With every picture left out, give the data below back exactly.

(Dataset content)
++++
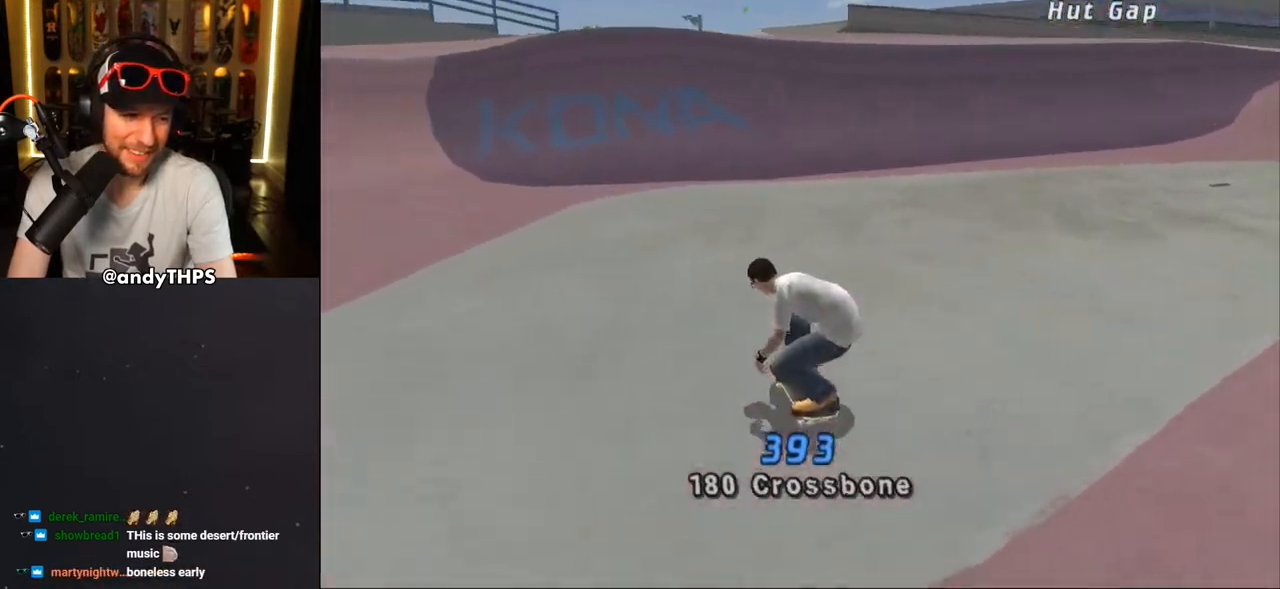
{"buttons": ["CROSS", "DPAD_UP"], "left_stick": "center", "right_stick": "center", "events": [[33, "DPAD_RIGHT", "down"], [233, "DPAD_RIGHT", "up"], [333, "DPAD_UP", "down"], [433, "DPAD_UP", "up"], [500, "DPAD_UP", "down"]]}
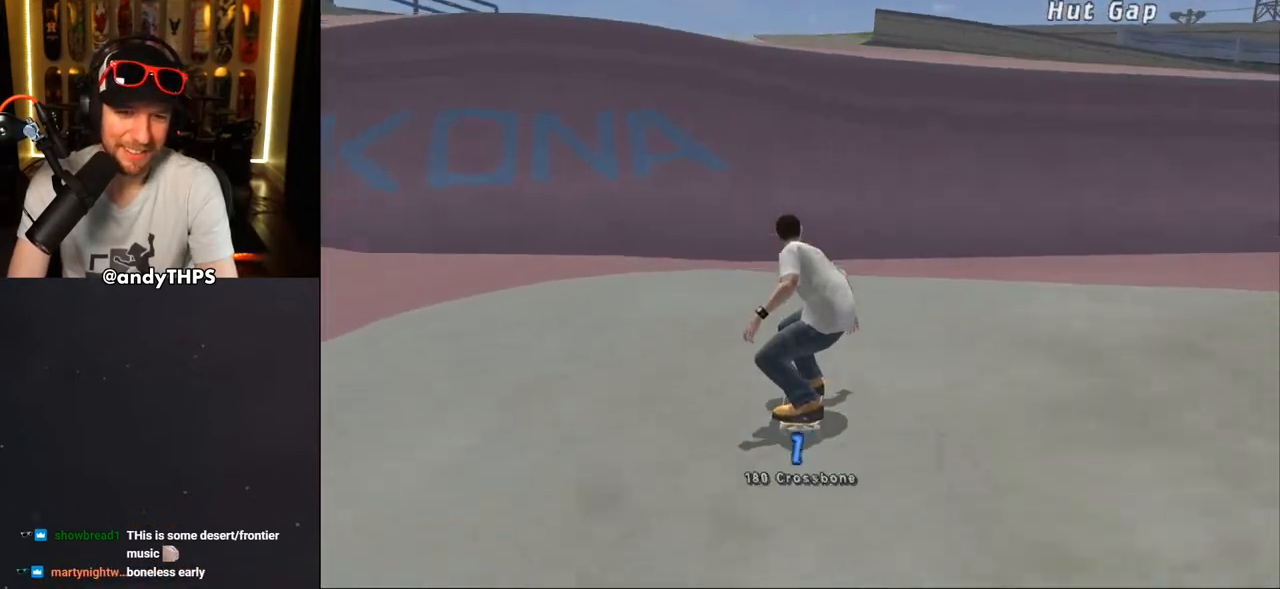
{"buttons": ["CROSS"], "left_stick": "center", "right_stick": "center", "events": [[67, "DPAD_UP", "up"], [150, "DPAD_UP", "down"], [217, "DPAD_UP", "up"], [267, "DPAD_RIGHT", "down"], [467, "DPAD_RIGHT", "up"]]}
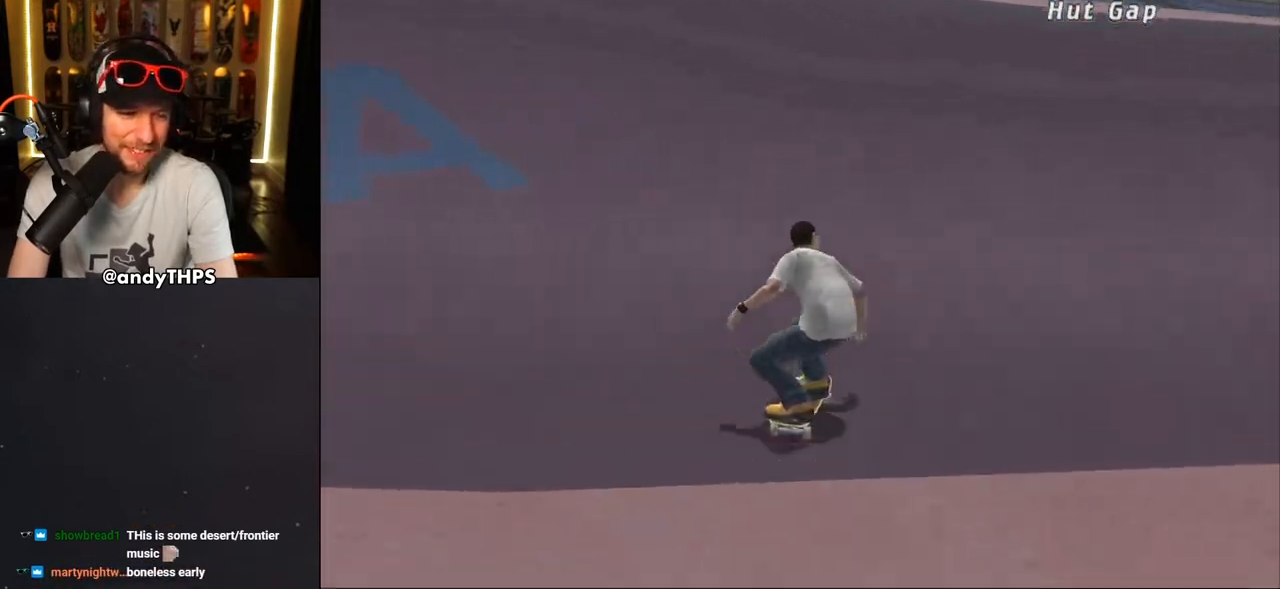
{"buttons": ["L1", "DPAD_UP", "DPAD_RIGHT"], "left_stick": "center", "right_stick": "center", "events": [[33, "DPAD_UP", "down"], [133, "DPAD_UP", "up"], [183, "DPAD_UP", "down"], [250, "DPAD_UP", "up"], [367, "CROSS", "up"], [383, "DPAD_RIGHT", "down"], [383, "DPAD_UP", "down"], [400, "L1", "down"], [417, "SQUARE", "down"], [500, "SQUARE", "up"]]}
++++
(Written solution)
{"buttons": ["CROSS", "DPAD_UP"], "left_stick": "center", "right_stick": "center", "events": [[33, "DPAD_RIGHT", "down"], [233, "DPAD_RIGHT", "up"], [333, "DPAD_UP", "down"], [433, "DPAD_UP", "up"], [500, "DPAD_UP", "down"]]}
{"buttons": ["CROSS"], "left_stick": "center", "right_stick": "center", "events": [[67, "DPAD_UP", "up"], [150, "DPAD_UP", "down"], [217, "DPAD_UP", "up"], [267, "DPAD_RIGHT", "down"], [467, "DPAD_RIGHT", "up"]]}
{"buttons": ["L1", "DPAD_UP", "DPAD_RIGHT"], "left_stick": "center", "right_stick": "center", "events": [[33, "DPAD_UP", "down"], [133, "DPAD_UP", "up"], [183, "DPAD_UP", "down"], [250, "DPAD_UP", "up"], [367, "CROSS", "up"], [383, "DPAD_RIGHT", "down"], [383, "DPAD_UP", "down"], [400, "L1", "down"], [417, "SQUARE", "down"], [500, "SQUARE", "up"]]}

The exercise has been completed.